What Is That Options Request Before Post And Cross Origin Resource Sharing

I was working on project that was sending a POST request with some data from a web client to a service hosted on a different domain. The service’s logs were saying no support for OPTIONS request, which made sence because it expects a POST request and that’s what it supports. So who is sending this OPTIONS request when I’m tring to sending a POST from my browser client? I checked the network tab in browser inspector, browser indeed was sending an OPTIONS request, that too with an empty body and I didn’t see any POST request. Weird!

If you have ever wrote any ajax call, there are high chances you would have encountered problems related to cross-domain, saying you’re not allowed to access resources that doesn’t have same origin. This happens when you try to call services from different hosts other than your own server through Javascript. And I knew the reason is browser’s Same Origin policy and what that is, what I didn’t knew was how it exactly works?!

What is Same Origin policy, well, the moment you navigate to an URL, your browser allows the website developer to execute theirs JavaScript on your machine. To limit what that script can do, like accessing data from another web page opened in another tab or cookies created by another websites, browser uses this Same Origin policy, which allow one domain to access resources that belongs to that domain only i.e. resources with same origin. This applies only on what already loaded JS can access through DOM or by making a Ajax calls and not on web page itself embedding static content e.g. images, CSS or Javascipt files itself.

When Javascipt of some website tries to access resources from other sites i.e. make a cross-origin request, the browser adds a Origin header with the request and checks the response header for specific headers like Access-Control-Allow-Origin which signals browser that server allows current origin to access its data. This happens if request does not modify data e.g. GET or HEAD request. For requests that modify data like requests with POST method or content type as application/json, browser first asks the other host if it allows requesting host to access their resource. If other host says yes, it goes ahead with your request.

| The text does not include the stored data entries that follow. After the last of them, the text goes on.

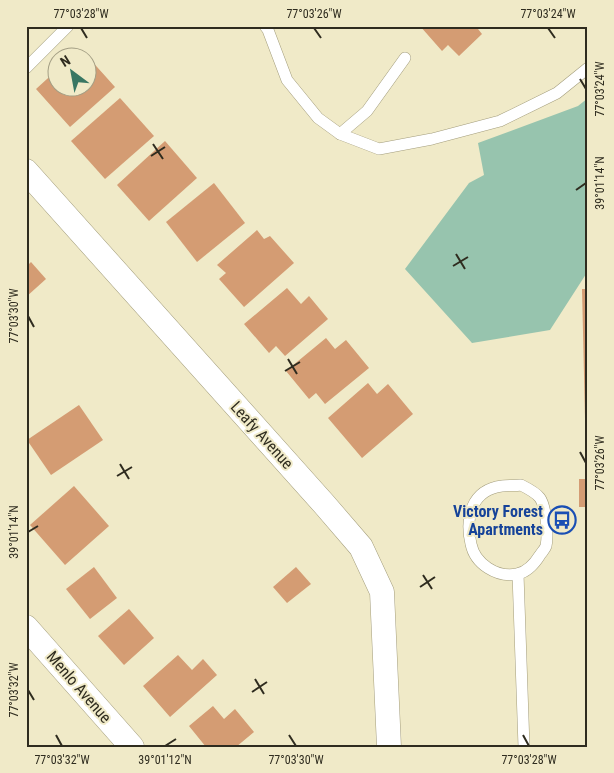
<svg xmlns="http://www.w3.org/2000/svg" width="614" height="773" viewBox="0 0 614 773" font-family="'Roboto Condensed',sans-serif">
  <rect width="100%" height="100%" fill="#f0eac8"/>
  <path fill="#97c4ae" d="M588,98V271L550,330L472,343L405,269L469,183L484,175L478,143L578,106Z"/>
  <g fill="#d49c73">
    <path d="M420,26H481L478,29L482,34L459,56L448,45L442,51Z"/>
    <path d="M89,58L115,87L70,127L36,89L58,69V88H88V59Z"/>
    <path d="M120,98L154,136L105,179L71,141Z"/>
    <path d="M165,141L197,178L149,221L117,185Z"/>
    <path d="M214,183L245,223L197,262L166,222Z"/>
    <path d="M257,230L264,239L270,236L294,263L244,307L219,279L226,273L217,265Z"/>
    <path d="M31,262L46,279L26,297V267Z"/>
    <path d="M287,288L301,304L309,296L328,319L285,356L276,346L269,353L244,324Z"/>
    <path d="M582,289H588V462H586Z"/>
    <path d="M326,338L335,349L346,340L369,368L325,404L316,393L309,399L286,371Z"/>
    <path d="M368,383L377,394L388,384L413,414L362,458L328,418Z"/>
    <path d="M79,405L103,440L51,475L27,440Z"/>
    <rect x="579" y="479" width="9" height="28"/>
    <path d="M74,486L109,526L65,565L30,525Z"/>
    <path d="M94,567L117,598L90,619L66,589Z"/>
    <path d="M296,567L311,584L287,603L273,587Z"/>
    <path d="M129,609L154,638L124,665L98,636Z"/>
    <path d="M178,655L192,670L203,659L217,675L170,717L143,686Z"/>
    <path d="M213,706L224,719L235,709L254,732L236,747H206L189,726Z"/>
  </g>
  <g fill="none" stroke-linecap="round" stroke-linejoin="round">
    <g stroke="#a39d7c" stroke-width="12">
      <g id="service">
        <path d="M265,26L268,30L287,80L318,118L340,134L379,149L432,139L500,121L557,93L588,68"/>
        <path d="M26,68L68,26"/>
        <path d="M340,134L367,111L405,58"/>
        <path d="M521,485C541,495 543,498 546,519C547,528 548,537 546,546C545,549 542,552 540,555C535,563 528,572 517,574C497,578 475,564 471,544C465,518 471,490 502,486C508,485 515,486 521,485Z"/>
        <path d="M518,574L524,747"/>
      </g>
    </g>
    <g stroke="#a39d7c" stroke-width="25">
      <g id="minor">
        <path d="M26,171L324,504L361,547L382,592L389,747"/>
        <path d="M26,627L132,747"/>
      </g>
    </g>
    <use href="#service" stroke="#fff" stroke-width="11"/>
    <use href="#minor" stroke="#fff" stroke-width="24"/>
  </g>
  <path fill="none" stroke="#2f2c1f" stroke-width="2" d="M81,28L87,38M314,28L321,38M548,28L555,38M580,79L586,89M153,144L163,159M151,156L165,147M576,190L586,183M456,254L465,269M453,266L468,257M28,316L34,327M288,359L297,374M285,371L300,362M580,452L586,463M120,464L129,479M117,476L132,467M28,532L38,526M423,575L432,589M420,587L435,577M255,679L264,694M28,690L34,700M252,692L267,682M56,735L62,746M289,735L296,746M523,735L529,746M165,746L176,739"/>
  <defs>
    <g id="bus-ring" transform="scale(1.4375)"><circle r="9.5" fill="#f0eac8" stroke="#1a4fb4" stroke-width="1.5"/><path d="M-5-6H5V4H4V6H2V4H-2V6H-4V4H-5ZM-3.5-4V0h7V-4ZM-3.5 1.2v1.5H-2V1.2ZM2 1.2v1.5H3.5V1.2Z" fill="#1a4fb4"/></g>
  </defs>
  <g fill-rule="evenodd">
    <use href="#bus-ring" x="562" y="520"/>
  </g>
  <g text-anchor="middle" dominant-baseline="central" stroke-width="4" stroke-linejoin="round" paint-order="stroke">
    <g font-size="16" fill="#2f2c1f" stroke="#f0eac8">
      <text transform="translate(262 435) rotate(48)">Leafy Avenue</text>
      <text transform="translate(79 687) rotate(49)">Menlo Avenue</text>
    </g>
    <g font-size="16" font-weight="bold" fill="#164399" stroke="#f0eac8" text-anchor="end">
      <text x="543" y="511">Victory Forest<tspan x="543" dy="18">Apartments</tspan></text>
    </g>
  </g>
  <rect width="614" height="773" fill="none" stroke="#f0eac8" stroke-width="55"/>
  <g transform="translate(72 72) rotate(328)"><circle r="24" fill="#f0eac8" stroke="#a39e84"/>
  <path d="M0-4L9 19L0 12L-9 19Z" fill="#397763"/>
  <text y="-8" font-size="14" font-weight="bold" text-anchor="middle" fill="#2f2c1f">N</text>
  </g>
  <rect x="28" y="28" width="558" height="718" fill="none" stroke="#2f2c1f" stroke-width="2"/>
  <g font-size="12" text-anchor="middle" fill="#2f2c1f">
    <text x="81" y="18">77°03'28"W</text>
    <text x="314" y="18">77°03'26"W</text>
    <text x="548" y="18">77°03'24"W</text>
    <text transform="translate(600 89) rotate(-90)" y="4">77°03'24"W</text>
    <text transform="translate(600 183) rotate(-90)" y="4">39°01'14"N</text>
    <text transform="translate(14 316) rotate(-90)" y="4">77°03'30"W</text>
    <text transform="translate(600 463) rotate(-90)" y="4">77°03'26"W</text>
    <text transform="translate(14 532) rotate(-90)" y="4">39°01'14"N</text>
    <text transform="translate(14 690) rotate(-90)" y="4">77°03'32"W</text>
    <text x="62" y="764">77°03'32"W</text>
    <text x="165" y="764">39°01'12"N</text>
    <text x="296" y="764">77°03'30"W</text>
    <text x="529" y="764">77°03'28"W</text>
  </g>
</svg>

Browser implements this by first sending something called a preflight request which is a HTTP request with OPTIONS method, containing a header Origin and other Access-Control-* headers describing original request’s method and content type, which server can respond with proper headers describing methods it supports for request from this origin and header it needs. Browser can cache this information and might not verify every time.

You can see this in browser’s Developer Tools. Open Inspect window for current or any web page other than example.com and execute following JS in console:

fetch("https://example.com").then(res => console.log(res))

You should seen error saying Cross-Origin Request Blocked and if you check Network tab, browser did made a GET request as specified above along with a Origin header but since the response header did not have any Access-Control-* headers, browser will not return the response to the client and hence you only saw error in console. Now try executing this JS:

fetch("https://example.com", {
  method: 'POST',
  body: JSON.stringify({"foo": "bar"}),
  headers:{
    'Content-Type': 'application/json'
  }
}).then(res => console.log(res));

You’ll get same error in console and if you check Network tab again, you should see a OPTIONS request and not a POST request. Because the response of OPTIONS request does not have headers that say –allow current webpage to access it’s data, browser never sent the real request.

The OPTIONS request I was getting was this preflight request and since I was not handling this request, I never received the POST request which browser would have sent after receiving response from it’s first request. Handling this is what is called CORS i.e. Cross Origin Resource Sharing. From client side, this is relaxation to Same Origin Policy provided by browser. From server side, most of the API frameworks provides a library to handle this. You can specify which origin domain you want to allow and these libraries will handle the OPTIONS request for you and will respond with proper headers set.